Selected extract |
★ ★ ★ ★ ★

Why this works: xmlbuilder2 (create(), .ele(), .txt()) automatically escapes XML special characters (<, >, &, ', ") when setting element text content via .txt(), preventing attackers from injecting closing tags like </username><admin>true</admin><username>. The .txt() method treats the parameter as character data, not markup - so even if username contains <admin>true</admin>, it becomes &lt;admin&gt;true&lt;/admin&gt; in the output.

Regex validation provides defense-in-depth: the username pattern (^[a-zA-Z0-9._-]{1,100}$) blocks XML metacharacters before they reach the API, and email validation prevents addresses like admin@example.com</email><role>admin</role><email>. .up() navigation moves back to the parent element, enabling fluent API chaining for nested structures. end({ prettyPrint: true }) serializes the XML tree with indentation, producing human-readable output.

This pattern is immune to injection because xmlbuilder2 maintains a DOM-like tree internally and serializes it safely, never concatenating raw strings. Modern API with method chaining is more readable than manual DOM manipulation, making security reviews easier.

Express.js with xmlbuilder2

// SECURE - Express with validation and escaping
const express = require('express');
const { create } = require('xmlbuilder2');

const app = express();

function validateSearchQuery(query) {
    return /^[a-zA-Z0-9\s]{1,50}$/.test(query);
}

app.get('/api/users/search', (req, res) => {
    const { q } = req.query;

    // SECURE - Validate input
    if (!q || !validateSearchQuery(q)) {
        const errorXml = create({ version: '1.0' })
            .ele('error')
                .txt('Invalid search query')
            .end();

        res.status(400)
            .set('Content-Type', 'application/xml')
            .send(errorXml);
        return;
    }

    try {
        // Simulate database search
        const users = [
            { name: 'Alice', email: 'alice@example.com' },
            { name: 'Bob', email: 'bob@example.com' }
        ].filter(u => u.name.toLowerCase().includes(q.toLowerCase()));

        // SECURE - Build XML with xmlbuilder2
        const doc = create({ version: '1.0' })
            .ele('response');

        const usersElem = doc.ele('users');

        users.forEach(user => {
            usersElem.ele('user')
                .ele('name').txt(user.name).up()  // Auto-escaped
                .ele('email').txt(user.email).up();
        });

        const xml = doc.end({ prettyPrint: true });

        res.set('Content-Type', 'application/xml')
            .send(xml);

    } catch (error) {
        // SECURE - Generic error message
        console.error('Search error:', error);

        const errorXml = create({ version: '1.0' })
            .ele('error')
                .txt('Search failed')
            .end();

        res.status(500)

★ ★ ★ ★ ★

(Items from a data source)

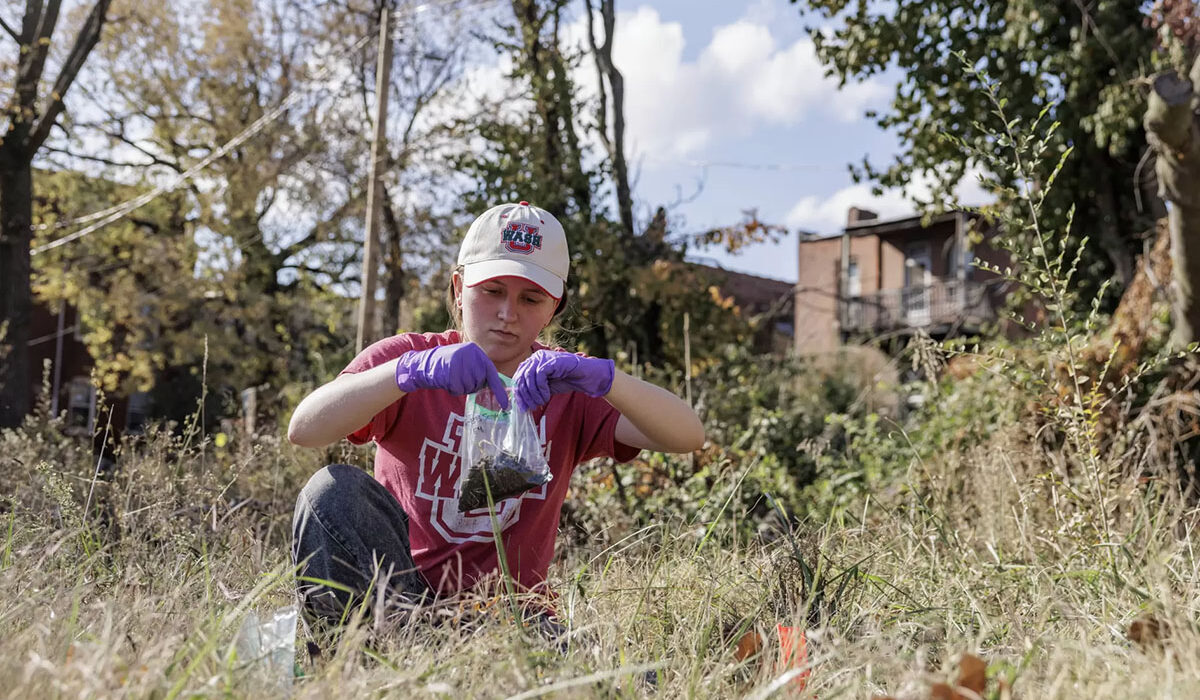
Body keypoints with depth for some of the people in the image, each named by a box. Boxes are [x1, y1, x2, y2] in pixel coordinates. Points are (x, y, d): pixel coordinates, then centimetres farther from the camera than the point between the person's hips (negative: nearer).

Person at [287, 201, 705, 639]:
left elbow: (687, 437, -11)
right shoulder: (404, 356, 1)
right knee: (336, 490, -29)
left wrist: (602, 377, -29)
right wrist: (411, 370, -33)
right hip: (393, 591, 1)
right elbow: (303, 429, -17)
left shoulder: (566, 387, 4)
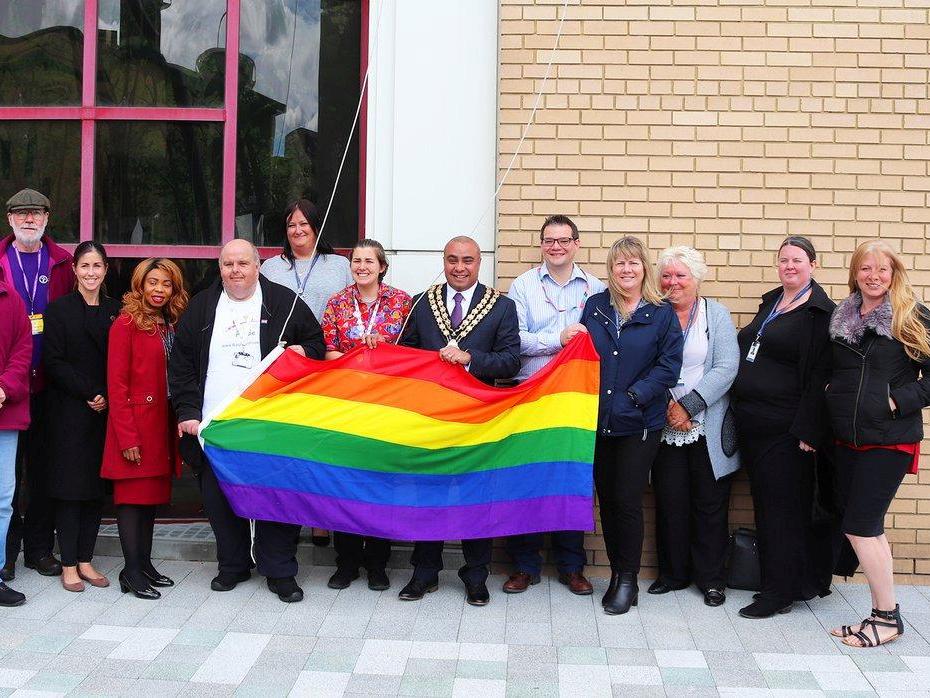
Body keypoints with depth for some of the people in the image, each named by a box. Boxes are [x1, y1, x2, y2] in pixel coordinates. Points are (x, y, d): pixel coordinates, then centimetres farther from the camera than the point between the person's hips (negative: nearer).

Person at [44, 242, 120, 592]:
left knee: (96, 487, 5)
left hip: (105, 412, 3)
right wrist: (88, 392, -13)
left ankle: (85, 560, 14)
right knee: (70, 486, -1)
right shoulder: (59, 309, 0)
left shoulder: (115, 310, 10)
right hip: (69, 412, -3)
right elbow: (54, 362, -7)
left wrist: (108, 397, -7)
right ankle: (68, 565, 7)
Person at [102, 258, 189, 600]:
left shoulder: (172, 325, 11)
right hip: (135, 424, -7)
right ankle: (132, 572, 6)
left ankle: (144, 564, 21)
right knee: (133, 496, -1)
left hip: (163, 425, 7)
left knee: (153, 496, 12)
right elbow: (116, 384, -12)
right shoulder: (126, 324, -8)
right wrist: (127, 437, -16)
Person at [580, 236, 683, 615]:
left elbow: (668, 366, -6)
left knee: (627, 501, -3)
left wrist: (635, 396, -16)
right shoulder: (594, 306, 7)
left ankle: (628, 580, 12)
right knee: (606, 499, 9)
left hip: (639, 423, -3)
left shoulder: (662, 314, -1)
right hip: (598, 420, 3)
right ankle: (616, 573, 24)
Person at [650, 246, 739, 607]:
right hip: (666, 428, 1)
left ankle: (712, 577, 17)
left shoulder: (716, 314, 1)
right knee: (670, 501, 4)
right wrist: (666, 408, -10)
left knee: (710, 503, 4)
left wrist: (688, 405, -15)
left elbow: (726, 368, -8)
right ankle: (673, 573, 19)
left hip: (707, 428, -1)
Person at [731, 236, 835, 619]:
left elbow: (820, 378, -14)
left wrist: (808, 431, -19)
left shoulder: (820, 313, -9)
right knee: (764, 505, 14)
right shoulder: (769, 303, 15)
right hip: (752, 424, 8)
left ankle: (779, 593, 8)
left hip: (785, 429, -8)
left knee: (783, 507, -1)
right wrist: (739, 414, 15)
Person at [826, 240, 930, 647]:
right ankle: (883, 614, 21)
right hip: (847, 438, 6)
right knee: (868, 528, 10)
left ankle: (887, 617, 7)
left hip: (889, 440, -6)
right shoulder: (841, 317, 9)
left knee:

★ ★ ★ ★ ★

What you should do | Please repeat the stretch of the xmlbuilder2 text from "This pattern is" through "security reviews easier.". These records have no connection to the xmlbuilder2 text.

Solution for this exercise |
This pattern is immune to injection because xmlbuilder2 maintains a DOM-like tree internally and serializes it safely, never concatenating raw strings. Modern API with method chaining is more readable than manual DOM manipulation, making security reviews easier.